Group 2:  In this group of 70, 14 cycles were cancelled (20%) one did not have an embryo transfer (1.43%), PR/CS was 40%,  PR/ET was 51%, Clinical loss rate was 25%, and  THBR/ET was 36.4%.
Group 3:  From 55 cycles, 7 cycles cancelled (12.7%), PR/CS was 30.9%, PR/ET was 37%, Clinical loss rate of 11.8% and  THBR/ET was 26.1%.

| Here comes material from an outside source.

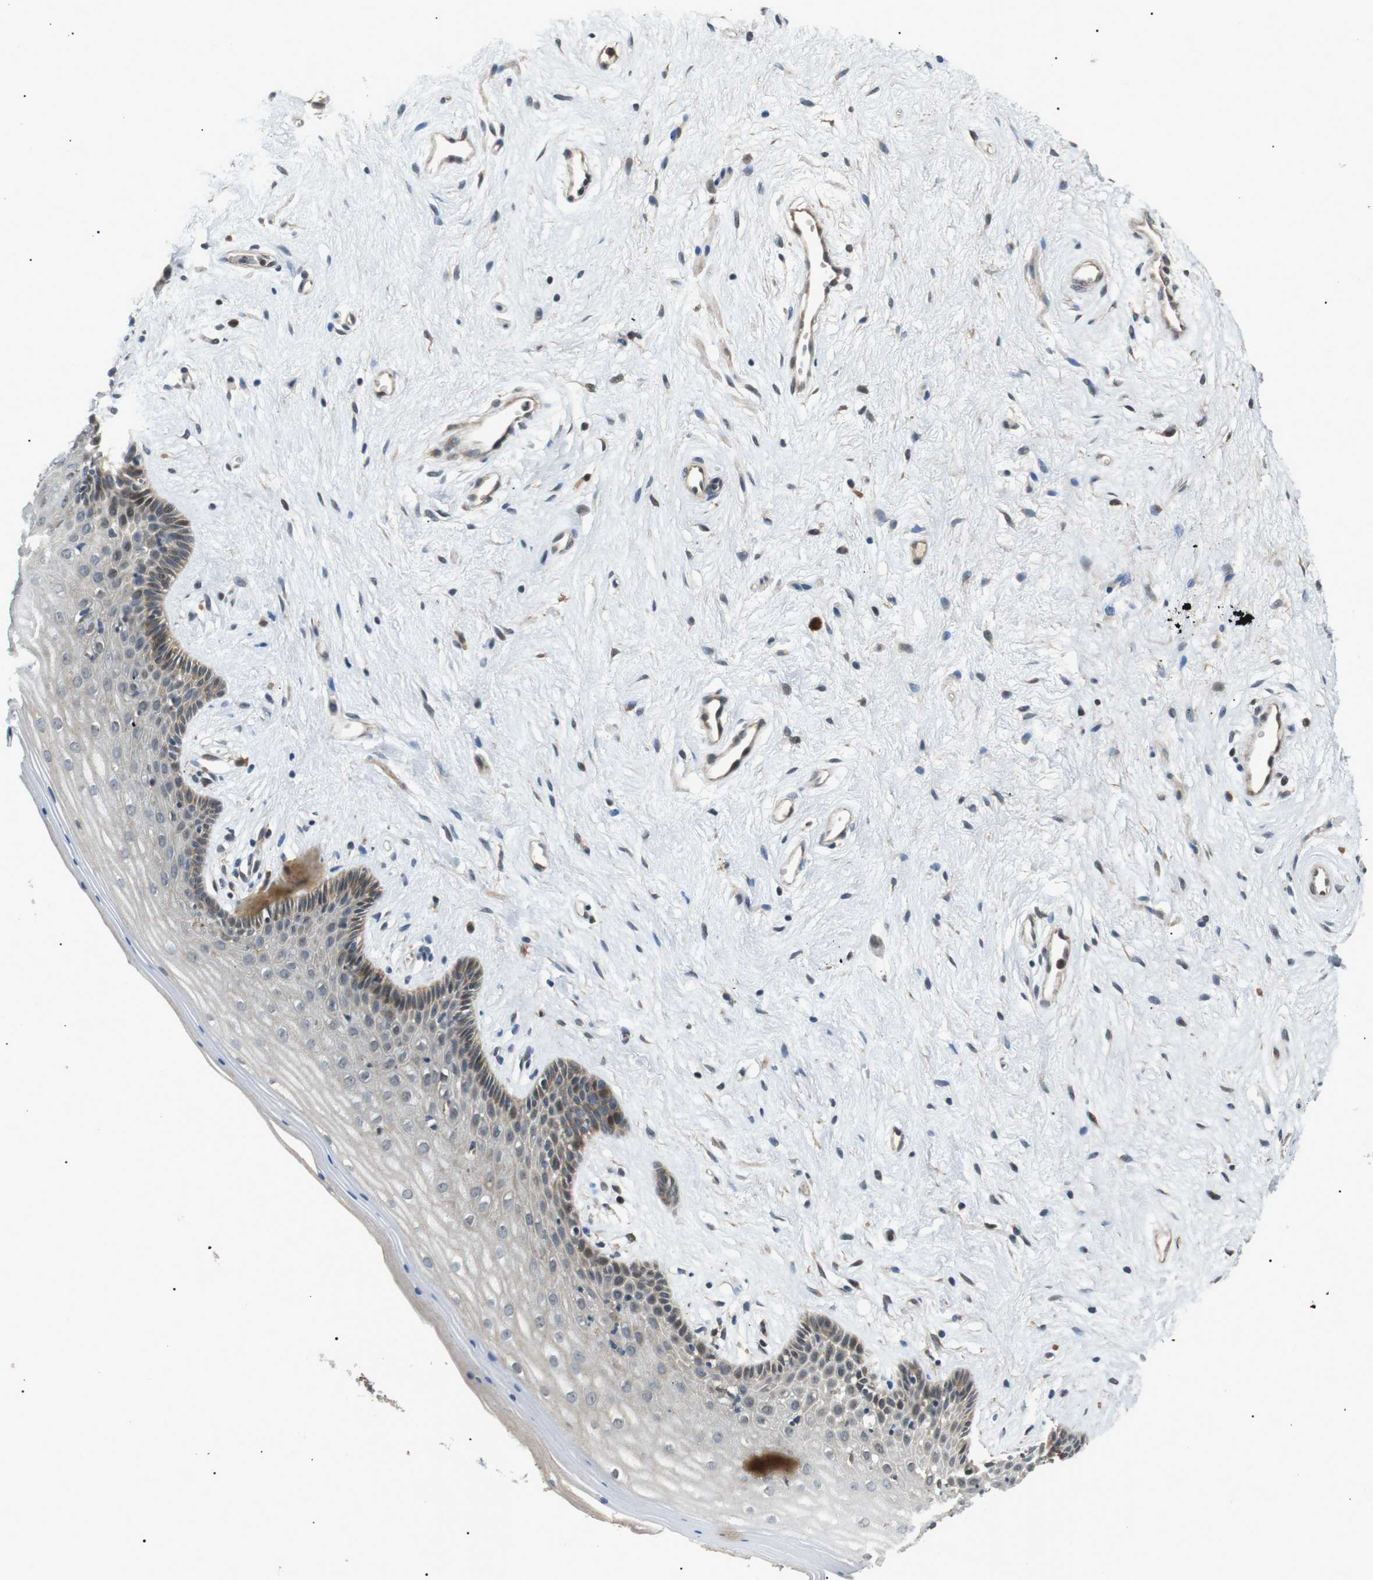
{"staining": {"intensity": "moderate", "quantity": "25%-75%", "location": "cytoplasmic/membranous,nuclear"}, "tissue": "vagina", "cell_type": "Squamous epithelial cells", "image_type": "normal", "snomed": [{"axis": "morphology", "description": "Normal tissue, NOS"}, {"axis": "topography", "description": "Vagina"}], "caption": "About 25%-75% of squamous epithelial cells in unremarkable human vagina reveal moderate cytoplasmic/membranous,nuclear protein positivity as visualized by brown immunohistochemical staining.", "gene": "HSPA13", "patient": {"sex": "female", "age": 44}}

CONCLUSION: Over 33%  of IVF centers  worldwide are now using exogenous androgens to improve the PRs, however, only one true RCT has been published to date (showing a 5 fold increase in the PR >40 years of age in women treated with DHEA versus non androgen treated patients)³ . There is a genuine improvement in oocyte quality³, embryo quality, implantation rates, and a reduce pregnancy loss rate⁴-¹⁰. From our point of view it would be unethical to deprive women of any age with a diagnosis of DOR/POF of this form of inexpensive treatment with minimal side effects (1-2%, as yet non published data from our own center). It would be difficult to get IRB approval for an RCT now and even more difficult to get patients to agree to a 6 to 8 month delay in treatment if randomized to the placebo group.  How do androgens work in these patients? We know  from Casson’s early work¹¹ that the beneficial effects of exogenous androgens probably works through changes in IGFBP and IGF-1 and may be intrinsically related to mitochondrial function and the more efficient functioning of the chromosomal spindle in the presence of elevated intrafollicular androgen levels. This may explain the reduction in incidence of aneuploidy and miscarriage rates in all age groups with a diagnosis of DOR/POF, treated with oral DHEA.
From our own small numbers in the different age groups, in women with the most unfavorable prognosis (DOR/POF), our THBR compares very well with the  PR/cycle  of IVF/ICSI  as reported in other published data¹²-¹³.